| Trecho para leitura |

○ ○ ○ ○ ○ ○ ○

Cremers diz ser necessária forma de legalizar atuação
Na área administrativa, há mais um contratempo. Como os médicos não são reconhecidos pelo Ministério da Saúde, não podem ser pagos com dinheiro destinado a este fim. Os custos acabam saindo do caixa único da prefeitura, afetando verbas que seriam usadas para outros fins.
Contrário à decisão judicial, o presidente do Cremers, Paulo Aguiar, diz considerar necessário que o país encontre uma forma para legalizar a atuação dos estrangeiros, permitindo ao órgão a fiscalização da atividade de médicos não brasileiros.
Os profissionais no Estado
Com respaldo da Justiça, acordo bilateral permite atuação de uruguaios
- Na falta de profissionais interessados em assumir cargos oferecidos pelas cidades da fronteira com o Uruguai, uma decisão da Justiça permitiu que as prefeituras contratassem médicos uruguaios para completar o quadro. O acordo binacional foi assinado em julho de 2011.
- Os sindicatos médicos entendem que a decisão fere princípios do exercício da profissão, que exigem a participação em conselhos regionais e validação de diploma em território brasileiro. Eles alegam que a medida serve para diminuir os custos dos hospitais e secretarias, uma vez que os estrangeiros cobrariam menos pelos serviços prestados.
- Hoje, no Estado, Quaraí, Jaguarão e Santa Vitória do Palmar estão em situação de vulnerabilidade com relação à saúde. Elas fazem parte de um grupo de 75 municípios gaúchos apontados pelo Ministério da Saúde como prioritários para receber médicos pelo programa Mais Médicos. Nos três municípios, há hospitais, mas sem UTIs e, geralmente, para atendimentos de especialidades, os pacientes são enviados para outras cidades.
O Mais Médicos
- É um programa do governo federal para ocupar vagas de médicos em vários municípios do país. O que vem gerando polêmica é que, caso as vagas não sejam supridas com médicos nacionais, o governo pretende trazer estrangeiros.

○ ○ ○ ○ ○ ○ ○

| Enunciado A |
Traduza para o inglês esta frase do trecho sobre médicos estrangeiros: "Como os médicos não são reconhecidos pelo Ministério da Saúde, não podem ser pagos com dinheiro destinado a este fim."
| Enunciado B |
Liste os municípios que o trecho sobre médicos estrangeiros aponta como em situação de vulnerabilidade com relação à saúde.
| Enunciado C |
No trecho sobre médicos estrangeiros, os sindicatos médicos alegam que a medida serve para diminuir os custos dos hospitais e secretarias. Explique em que se baseia essa alegação.

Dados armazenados

○ ○ ○ ○ ○ ○ ○

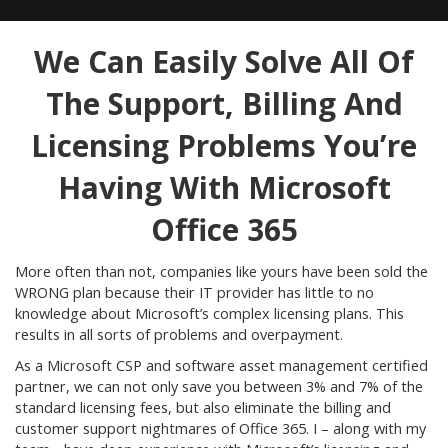
We Can Easily Solve All Of
The Support, Billing And
Licensing Problems You’re
Having With Microsoft
Office 365
More often than not, companies like yours have been sold the
WRONG plan because their IT provider has little to no
knowledge about Microsoft’s complex licensing plans. This
results in all sorts of problems and overpayment.
As a Microsoft CSP and software asset management certified
partner, we can not only save you between 3% and 7% of the
standard licensing fees, but also eliminate the billing and
customer support nightmares of Office 365. I – along with my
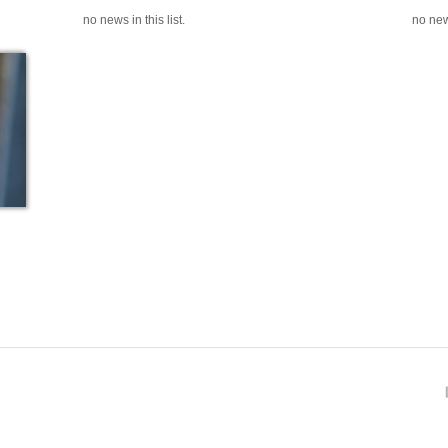
no news in this list.
no news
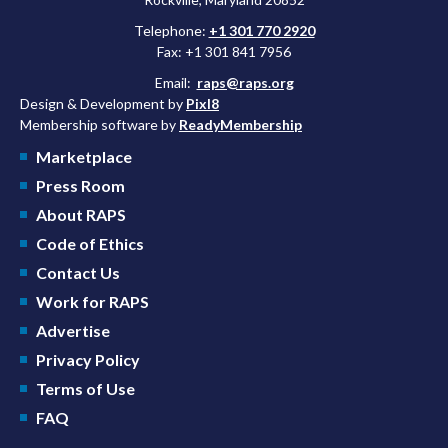
Telephone:
+1 301 770 2920
Fax: +1 301 841 7956
Email:
raps@raps.org
Design & Development by
Pixl8
Membership software by
ReadyMembership
Marketplace
Press Room
About RAPS
Code of Ethics
Contact Us
Work for RAPS
Advertise
Privacy Policy
Terms of Use
FAQ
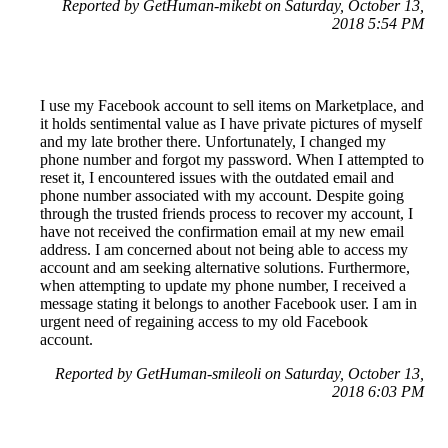
Reported by GetHuman-mikebt on Saturday, October 13,
2018 5:54 PM
I use my Facebook account to sell items on Marketplace, and
it holds sentimental value as I have private pictures of myself
and my late brother there. Unfortunately, I changed my
phone number and forgot my password. When I attempted to
reset it, I encountered issues with the outdated email and
phone number associated with my account. Despite going
through the trusted friends process to recover my account, I
have not received the confirmation email at my new email
address. I am concerned about not being able to access my
account and am seeking alternative solutions. Furthermore,
when attempting to update my phone number, I received a
message stating it belongs to another Facebook user. I am in
urgent need of regaining access to my old Facebook
account.
Reported by GetHuman-smileoli on Saturday, October 13,
2018 6:03 PM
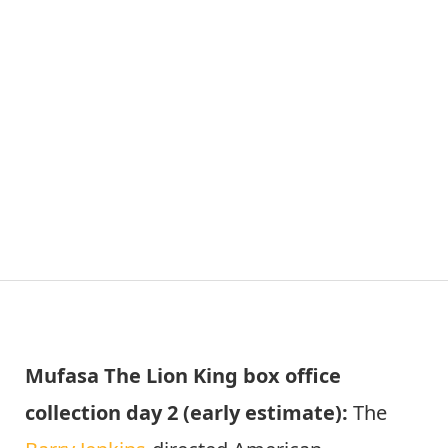
Mufasa The Lion King box office
collection day 2 (early estimate):
The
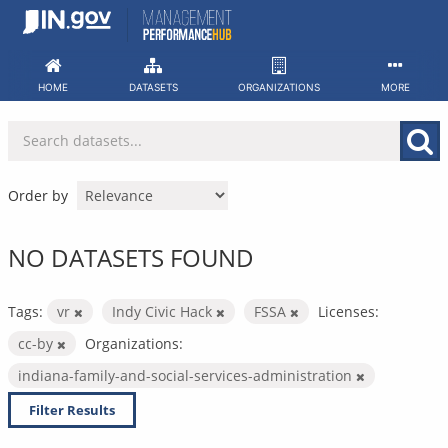
Skip
to
content
HOME
DATASETS
ORGANIZATIONS
MORE
Order by
NO DATASETS FOUND
Tags:
vr
Indy Civic Hack
FSSA
Licenses:
cc-by
Organizations:
indiana-family-and-social-services-administration
Filter Results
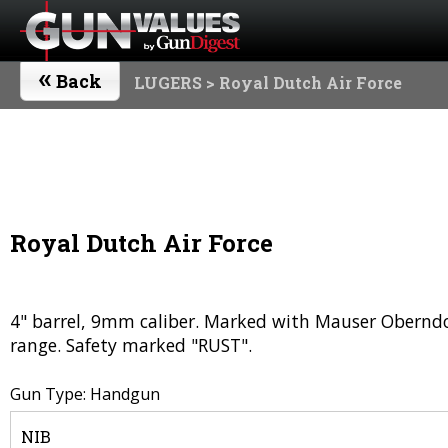
«
Back
LUGERS
> Royal Dutch Air Force
Royal Dutch Air Force
4" barrel, 9mm caliber. Marked with Mauser Oberndo
range. Safety marked "RUST".
Gun Type: Handgun
NIB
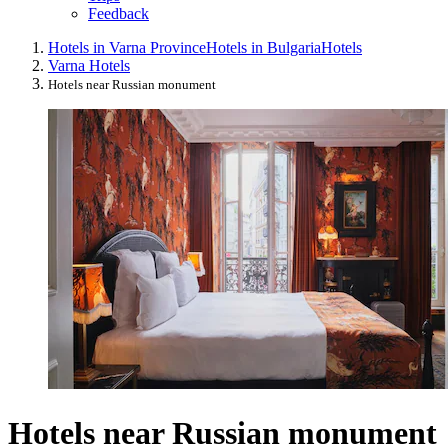
Feedback
Hotels in Varna Province
Hotels in Bulgaria
Hotels
Varna Hotels
Hotels near Russian monument
Hotels near Russian monument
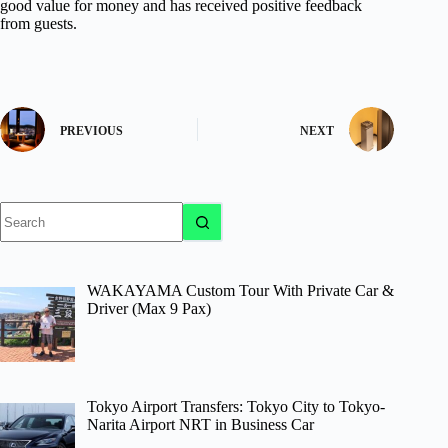
good value for money and has received positive feedback
from guests.
PREVIOUS
NEXT
No
results
WAKAYAMA Custom Tour With Private Car &
Driver (Max 9 Pax)
Tokyo Airport Transfers: Tokyo City to Tokyo-
Narita Airport NRT in Business Car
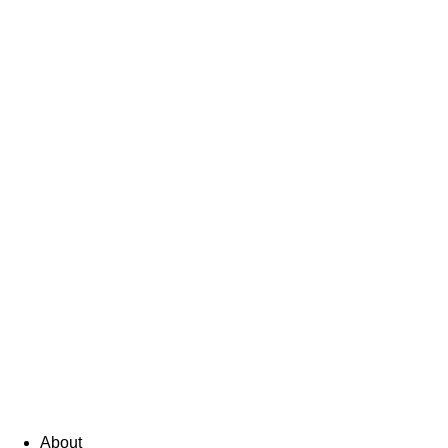
About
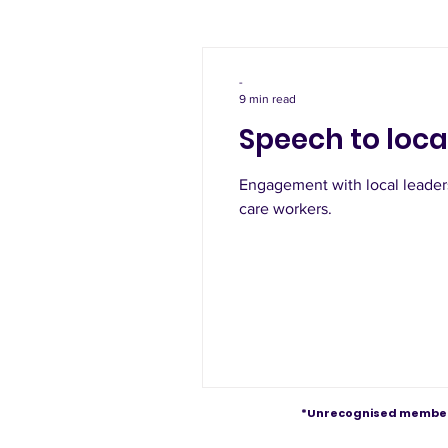
-
9 min read
Speech to loca
Engagement with local leaders
care workers.
*Unrecognised member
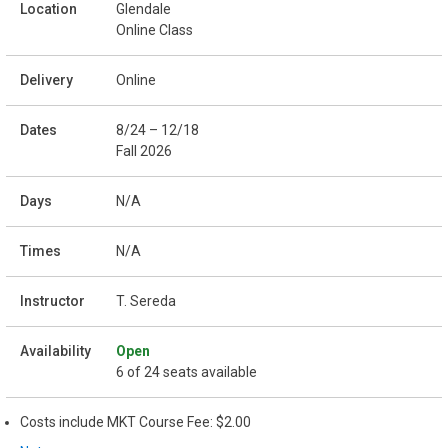
Glendale
Online Class
Online
8/24 – 12/18
Fall 2026
N/A
N/A
T. Sereda
Open
6 of 24 seats available
Costs include MKT Course Fee: $2.00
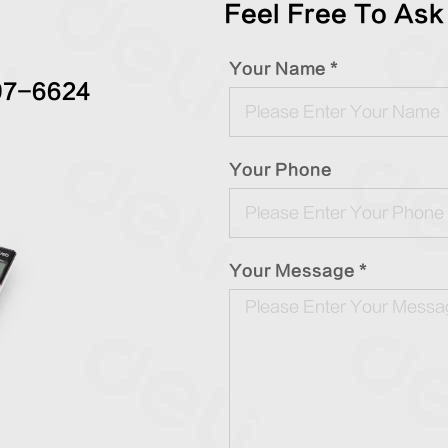
Feel Free To Ask
Your Name *
97-6624
Your Phone
Your Message *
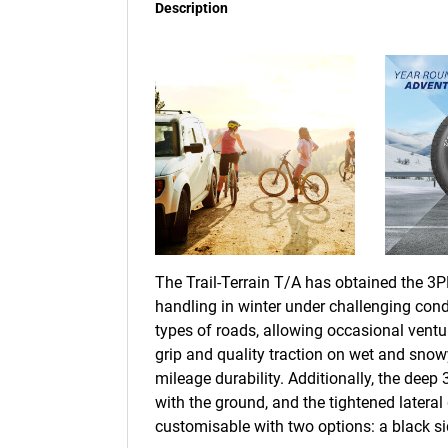
Description
The Trail-Terrain T/A has obtained the 3PM
handling in winter under challenging condi
types of roads, allowing occasional ventu
grip and quality traction on wet and sn
mileage durability. Additionally, the deep
with the ground, and the tightened lateral g
customisable with two options: a black sid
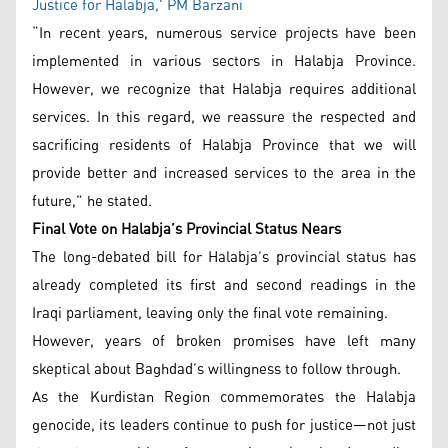
Justice for Halabja,' PM Barzani
“In recent years, numerous service projects have been
implemented in various sectors in Halabja Province.
However, we recognize that Halabja requires additional
services. In this regard, we reassure the respected and
sacrificing residents of Halabja Province that we will
provide better and increased services to the area in the
future,” he stated.
Final Vote on Halabja’s Provincial Status Nears
The long-debated bill for Halabja’s provincial status has
already completed its first and second readings in the
Iraqi parliament, leaving only the final vote remaining.
However, years of broken promises have left many
skeptical about Baghdad’s willingness to follow through.
As the Kurdistan Region commemorates the Halabja
genocide, its leaders continue to push for justice—not just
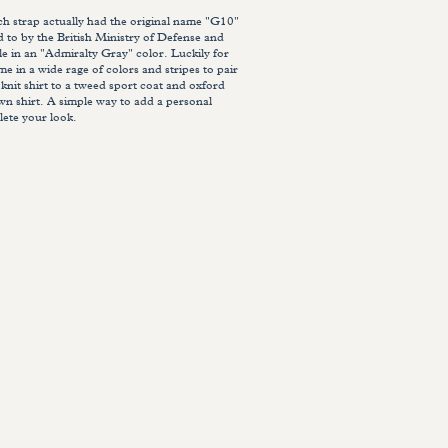
strap actually had the original name "G10"
ed to by the British Ministry of Defense and
le in an "Admiralty Gray" color. Luckily for
e in a wide rage of colors and stripes to pair
 knit shirt to a tweed sport coat and oxford
wn shirt. A simple way to add a personal
ete your look.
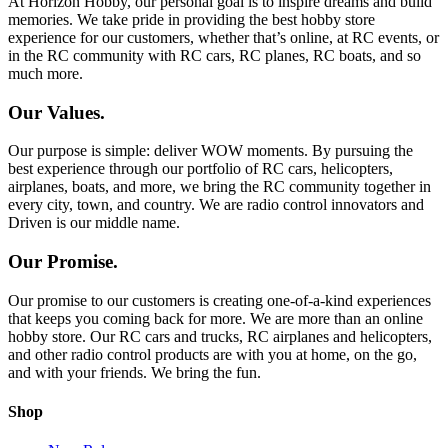
At Horizon Hobby, our personal goal is to inspire dreams and build
memories. We take pride in providing the best hobby store
experience for our customers, whether that’s online, at RC events, or
in the RC community with RC cars, RC planes, RC boats, and so
much more.
Our Values.
Our purpose is simple: deliver WOW moments. By pursuing the
best experience through our portfolio of RC cars, helicopters,
airplanes, boats, and more, we bring the RC community together in
every city, town, and country. We are radio control innovators and
Driven is our middle name.
Our Promise.
Our promise to our customers is creating one-of-a-kind experiences
that keeps you coming back for more. We are more than an online
hobby store. Our RC cars and trucks, RC airplanes and helicopters,
and other radio control products are with you at home, on the go,
and with your friends. We bring the fun.
Shop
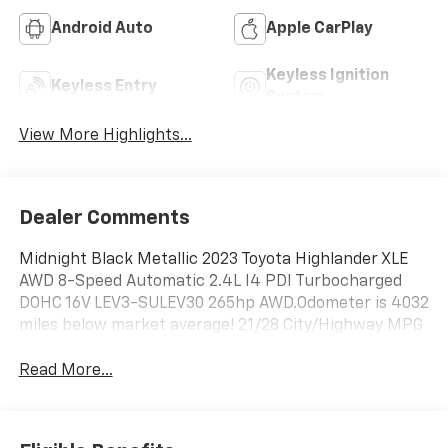
Android Auto
Apple CarPlay
Keyless Ignition
Keyless Entry
System
View More Highlights...
Dealer Comments
Midnight Black Metallic 2023 Toyota Highlander XLE
AWD 8-Speed Automatic 2.4L I4 PDI Turbocharged
DOHC 16V LEV3-SULEV30 265hp AWD.Odometer is 4032
miles below market average! 21/28 City/Highway MPG
Read More...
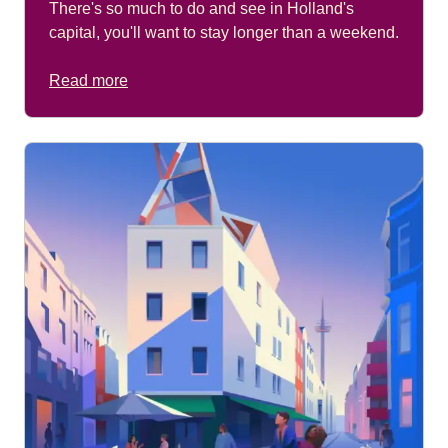
There's so much to do and see in Holland's
capital, you'll want to stay longer than a weekend.
Read more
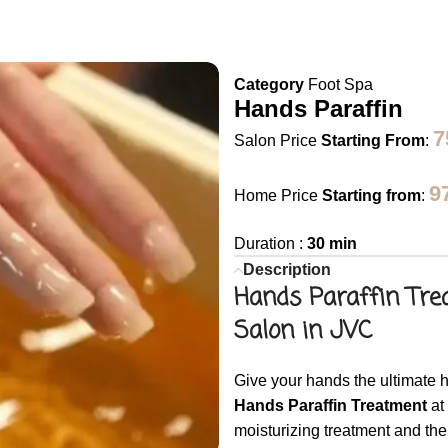
Category
Foot Spa
Hands Paraffin
Salon Price
Starting From
:
9
Home Price
Starting from
:
Duration :
30 min
Description
Hands Paraffin Tre
Salon in JVC
Give your hands the ultimate h
Hands Paraffin Treatment
at
moisturizing treatment and the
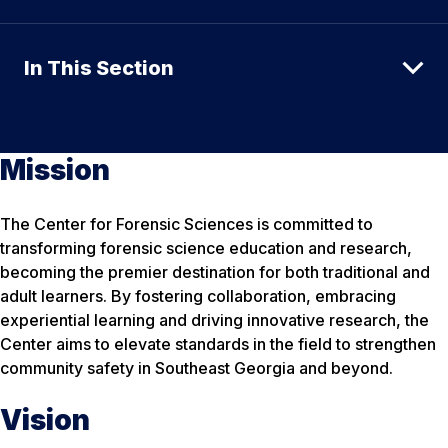
In This Section
Mission
The Center for Forensic Sciences is committed to
transforming forensic science education and research,
becoming the premier destination for both traditional and
adult learners. By fostering collaboration, embracing
experiential learning and driving innovative research, the
Center aims to elevate standards in the field to strengthen
community safety in Southeast Georgia and beyond.
Vision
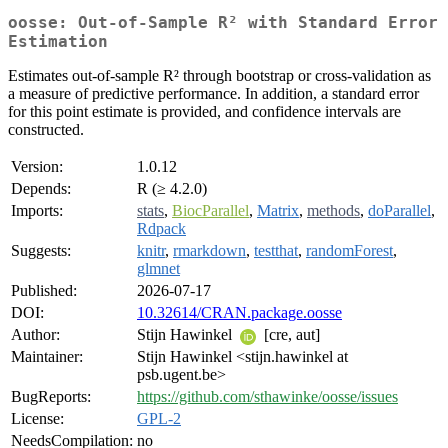
oosse: Out-of-Sample R² with Standard Error
Estimation
Estimates out-of-sample R² through bootstrap or cross-validation as
a measure of predictive performance. In addition, a standard error
for this point estimate is provided, and confidence intervals are
constructed.
Version:
1.0.12
Depends:
R (≥ 4.2.0)
Imports:
stats
,
BiocParallel
,
Matrix
,
methods
,
doParallel
,
Rdpack
Suggests:
knitr
,
rmarkdown
,
testthat
,
randomForest
,
glmnet
Published:
2026-07-17
DOI:
10.32614/CRAN.package.oosse
Author:
Stijn Hawinkel
[cre, aut]
Maintainer:
Stijn Hawinkel <stijn.hawinkel at
psb.ugent.be>
BugReports:
https://github.com/sthawinke/oosse/issues
License:
GPL-2
NeedsCompilation:
no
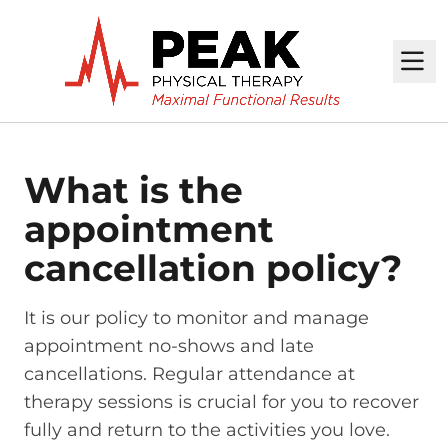
M
What is the
appointment
cancellation policy?
It is our policy to monitor and manage
appointment no-shows and late
cancellations. Regular attendance at
therapy sessions is crucial for you to recover
fully and return to the activities you love.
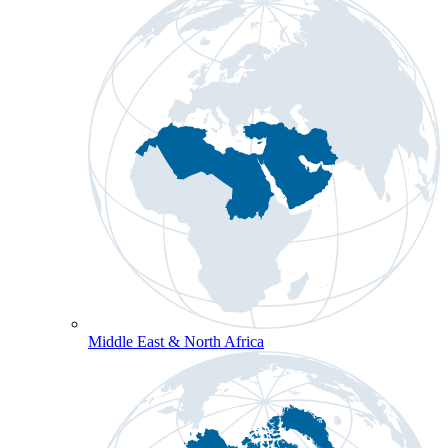
Middle East & North Africa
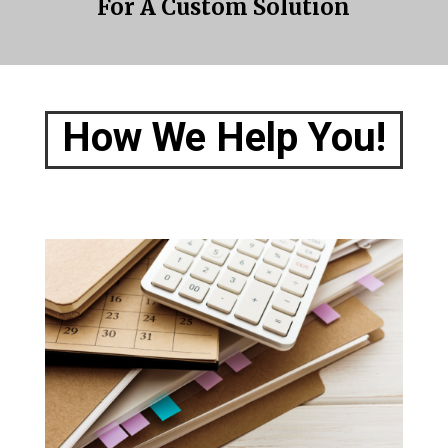
For A Custom Solution
How We Help You!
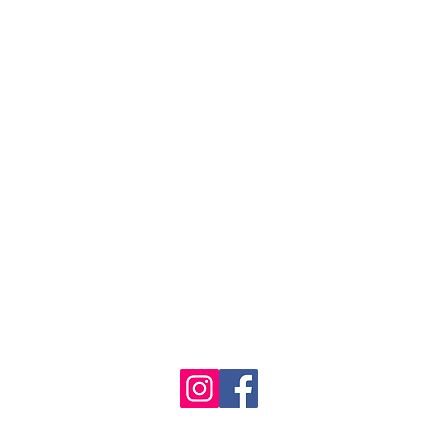
se the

○ ○ ○ ○ ○ ○ ○

| Resposta esperada A |
Since the doctors are not recognized by the Ministry of Health, they cannot be paid with money earmarked for this purpose.

| Resposta esperada B |
Quaraí, Jaguarão e Santa Vitória do Palmar.

| Resposta esperada C |
Os sindicatos alegam isso porque os estrangeiros cobrariam menos pelos serviços prestados.